Saturday, January 21, 2012

Another Sleepless Night

I haven't posted in some time and perhaps my exhaustion or delirium is compelling me to type. Tim was on call last night and no matter how many years or overnight calls pile up, I am never ready for sleeping alone. I do enjoy the extra space, Tim can attest I like my space! However, it just feels strange crawling into bed with Bella plopped perfectly on the floor in her grand bed and Max snug tight sleeping soundly in his room, but here I am alone with no one to kiss goodnight. Falling to sleep comes pretty easily, but when I wake an hour or so into my slumber and hear that Max is resting quietly, Bella is roused by nothing - I still have this sense that I should stay awake to watch over the house. We have an alarm system, I stare at it more than once to make sure I see the red light indicating I did activate it correctly but this gives me little comfort. I am confident in the alarm system but my worries of the world, for our families, for our lives seem endless. I admit always having a little trouble sleeping, I would never denote professional sleeper beside my name, but since Max the trouble is a real epidemic especially when I am alone.

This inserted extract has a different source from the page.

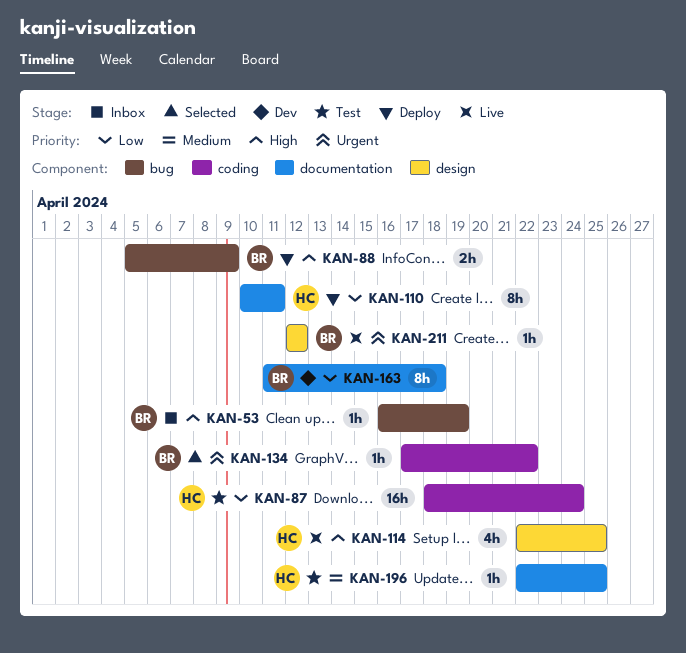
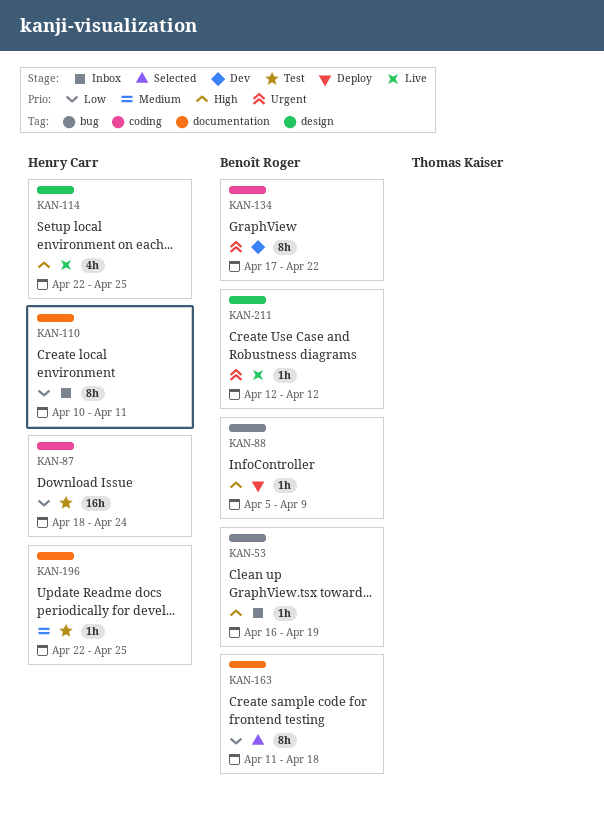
KAN-88, estimate: 2h -> 1h
KAN-110, status: Deploy -> Inbox
KAN-134, status: Selected -> Dev
KAN-134, estimate: 1h -> 8h
KAN-163, status: Dev -> Selected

We parents worry over everything, we apologize over everything -- ok at least this parent does. I try to rest my eyes, as my grandmother calls it, and hope that the simple act of resting my body will at least get me through the next day but my mind is racing. Literally racing up and down the days and months ahead. A series of questions and scenarios run together, trying to share the same lane on the track. Here is just a sample:
- How will Max take to potty training? Should we start more rigorous attempt at 2 1/2 months and that would be in ......April I guess. Hmm...
- Does Bella need to go to the vet? Her ears are better but allergies or something seems to be making her skin angry especially that spot on her jaw. Poor dog, she is falling apart.
- Is tomorrow when we said we would try to put up different frames in our bedroom? Or maybe that was for Sunday?
- Probably should plan on cooking ahead next weekend for the grandma's to be here when we go to Cabo, if we don't do it next weekend it won't get done. I wonder if that meal plan place like one in Madison is around the burbs out here anywhere? That wasn't great food but some options. I should write the Chinese take out number down for my mom, she will go pick it up - they would eat that.
- Maybe I should switch sides that might help me sleep or count my blessings instead of sheep, that's the song Bing sang in White Christmas right? Yes, counting blessings that would be good. Or I could sing in my head the Lord's Prayer, I have heard my mom sing it plenty of times or am I remembering someone else singing it?
- I need to remember and text Ashly tomorrow so we can try and Facetime with them, catch up with Josh a bit more. I probably won't remember when tomorrow comes.
So you likely get the idea by now. Do you know what finally helped me fall asleep (at least from 4:30 - 6:00 am)? I suddenly got the feeling that I wasn't alone at all. I am not the only sleepless parent or single person running questions through my head, counting my blessings and losing sleep random nights. Even when we feel so very alone and isolated as often happens in the midst of a Minnesota winter, we have so many right beside us. I had a sudden sense of guilt that my husband, gone for one night, will be back tomorrow but for some the nights of an empty bed are countless, some by choice but many because of military service, second and third shift occupations and those who have lost their loves to the great beyond. Pretty profound stuff among rambling questions of parenthood and life in the middle of the night but it snapped me back into the land of living. And suddenly I recognized a need for calm, to grab hold of sanity in the still of the night while I had the chance. I decided to breathe, to rest one hand on my heart and let go.